• Material shown:
****************************************

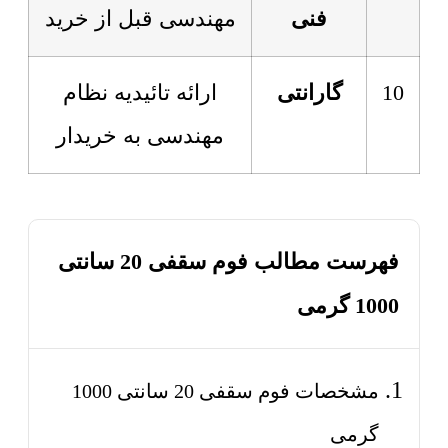
فنی
مهندسی قبل از خرید
10
گارانتی
ارائه تائیدیه نظام
مهندسی به خریدار
فهرست مطالب فوم سقفی 20 سانتی
1000 گرمی
مشخصات فوم سقفی 20 سانتی 1000
گرمی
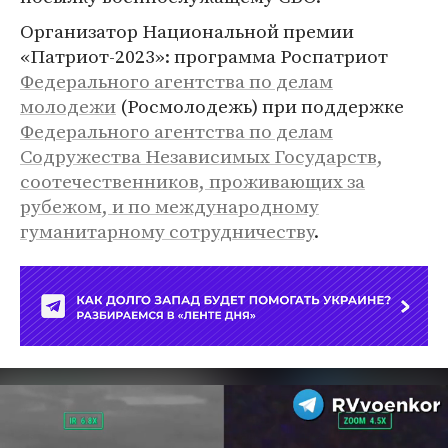
Организатор Национальной премии
«Патриот-2023»: программа Роспатриот
Федерального агентства по делам
молодежи
(Росмолодежь) при поддержке
Федерального агентства по делам
Содружества Независимых Государств,
соотечественников, проживающих за
рубежом, и по международному
гуманитарному сотрудничеству
.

****************************************

Retype the records exactly. Any image in them should not appear in what you write.

فنی
مهندسی قبل از خرید
10
گارانتی
ارائه تائیدیه نظام
مهندسی به خریدار
فهرست مطالب فوم سقفی 20 سانتی
1000 گرمی
مشخصات فوم سقفی 20 سانتی 1000
گرمی
Организатор Национальной премии
«Патриот-2023»: программа Роспатриот
Федерального агентства по делам
молодежи
(Росмолодежь) при поддержке
Федерального агентства по делам
Содружества Независимых Государств,
соотечественников, проживающих за
рубежом, и по международному
гуманитарному сотрудничеству
.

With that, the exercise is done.